Many famous artists have lived and worked in Spanish Harlem, including writer Langston Hughes, Soprano Marian Anderson, the renowned timbalero Tito Puente (110th Street was renamed “Tito Puente Way”), Jazz legend Ray Barretto and one of Puerto Rico’s most famous poets, Julia de Burgos among others. Piri Thomas wrote a best-selling autobiography titled, "Down These Mean Streets" in 1967. Also the contemporary artist Soraida Martinez, the painter and creator of "Verdadism," was born in Spanish Harlem in 1956.
Spanish Harlem was recognized in the Ben E. King's R&B song, "Spanish Harlem," The Mamas & the Papas' song, "Spanish Harlem," and in Louie Ramirez's latin soul song, "Lucy's Spanish Harlem," as well as being the source of the title for the Bob Dylan song "Spanish Harlem Incident." It was also mentioned in Elton John's song "Mona Lisas and Mad Hatters" and Carlos Santana's song "Maria Maria."
The area is also the setting for the J.D. Robb book Salvation in Death, the 27th book in the popular in Death crime series.
El Museo del Barrio, a museum of Latin American and Caribbean art and culture is located on nearby Museum Mile and endeavors to serve some of the cultural needs of the neighboring community. The Museum of the City of New York is immediately south, followed by the New York Academy of Medicine. The Conservatory Garden is just across Fifth Avenue from the museums. The Museum for African Art will join these to the north at Duke Ellington Circle. There is a diverse collection of religious institutions in East Harlem: from mosques, a Greek Orthodox monastery, several Roman Catholic churches, including Church of the Holy Rosary (New York City), and a traditional Russian Orthodox church. A former church was transformed into the home of the National Museum of Catholic Art and History.

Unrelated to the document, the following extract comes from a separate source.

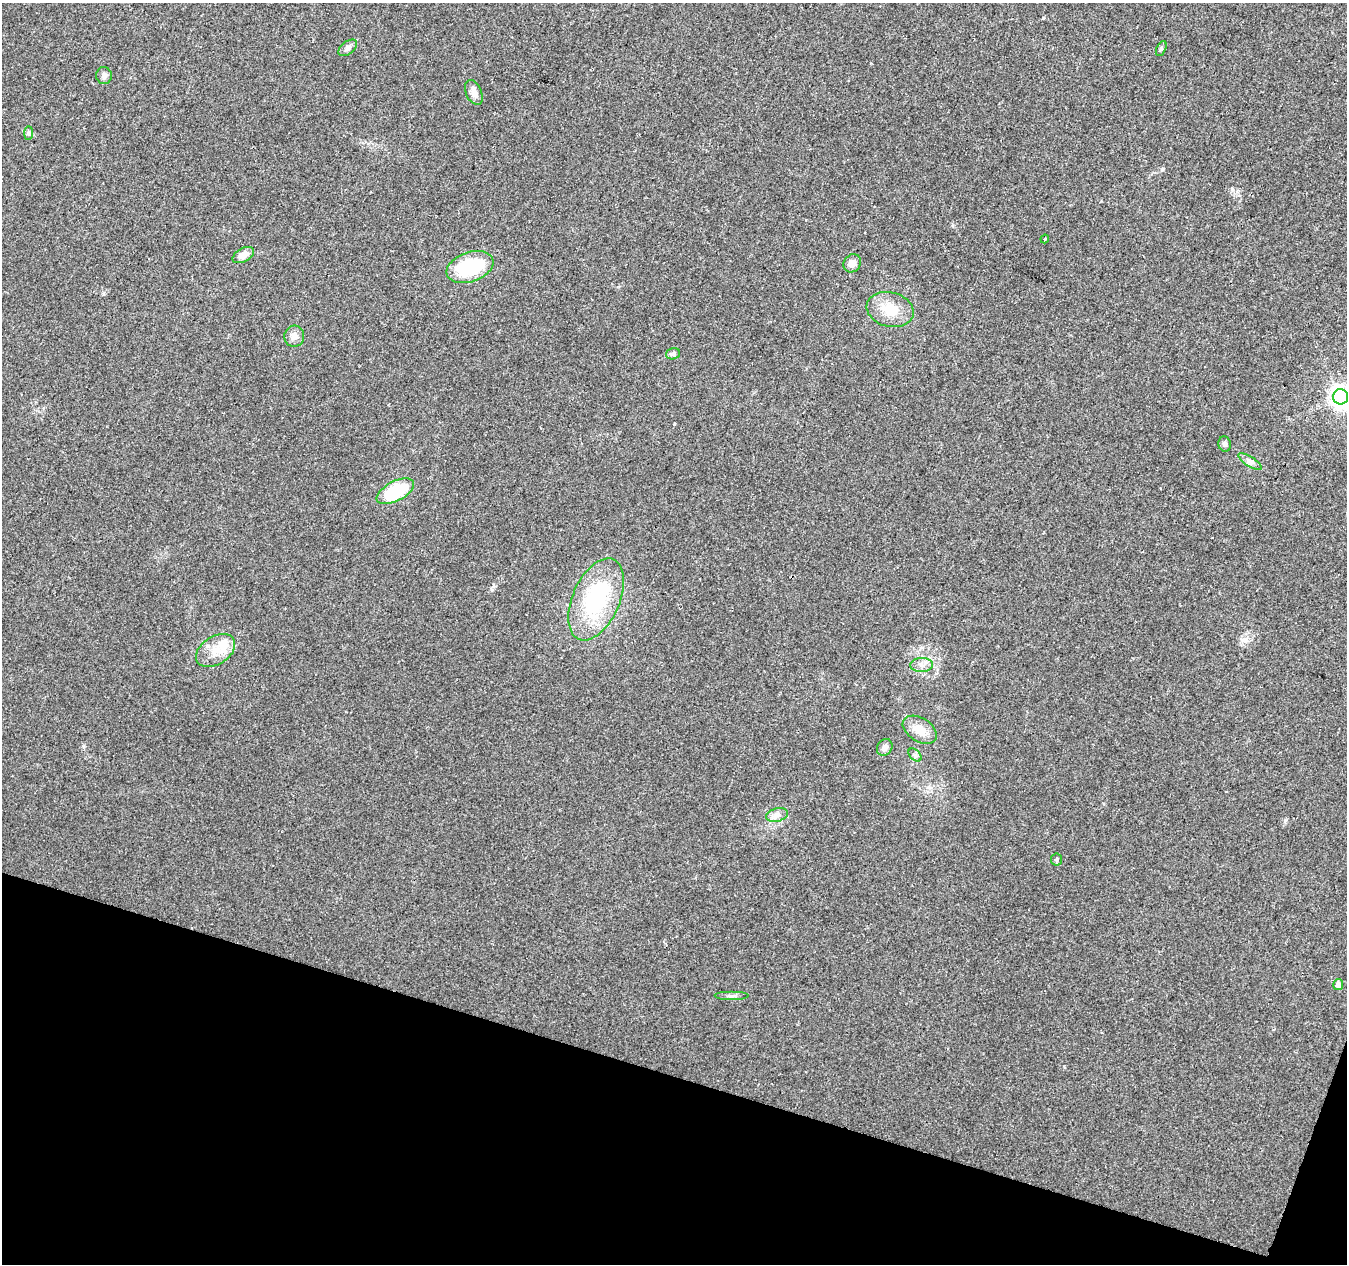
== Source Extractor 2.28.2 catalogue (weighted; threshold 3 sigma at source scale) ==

East Harlem is now home to a new influx of immigrants from around the world. Yemeni merchants, for example, work in local convenience stores alongside immigrants from the Dominican Republic. Italians live next to the influx of Central and South American immigrant populations. Other businessmen and local neighbors can be Korean, Chinese or Haitian in origin. The rising price of living in Manhattan has also caused increasing numbers of young urban professionals, mainly Caucasians, to move in and take advantage of the inexpensive rents, relative to the adjacent neighborhoods of Yorkville and Carnegie Hill.
East Harlem is dominated by public housing complexes of various types. There is a high concentration of older tenement buildings between these developments. Newly constructed apartment buildings have been constructed on vacant lots in the area. The neighborhood contains the highest geographical concentration of low income public housing projects in the United States. The total land area is 1.54 square miles.
The neighborhood boundaries are Harlem River to the north, the East River to the east, East 96th Street to the south, and 5th Avenue to the west. The neighborhood is part of Manhattan Community Board 11. The area is patrolled by both the 23rd Precinct located at 162 East 102nd Street and the 25th Precinct located at 120 East 119th Street.
Manhattan Community District 11 has a population of 117,743 as of the 2000 U.S. census. Over 25% of the population resides in units managed by the NYCHA. It also has one of the highest concentrations of Puerto Ricans in all of New York City. The vast majority of units in Spanish Harlem are renter-occupied.
Subway stops: 6 to 110th Street for East Harlem; 2 or 3 to 116th Street for Central Harlem; A, B, C, or D to 125th Street for West Harlem.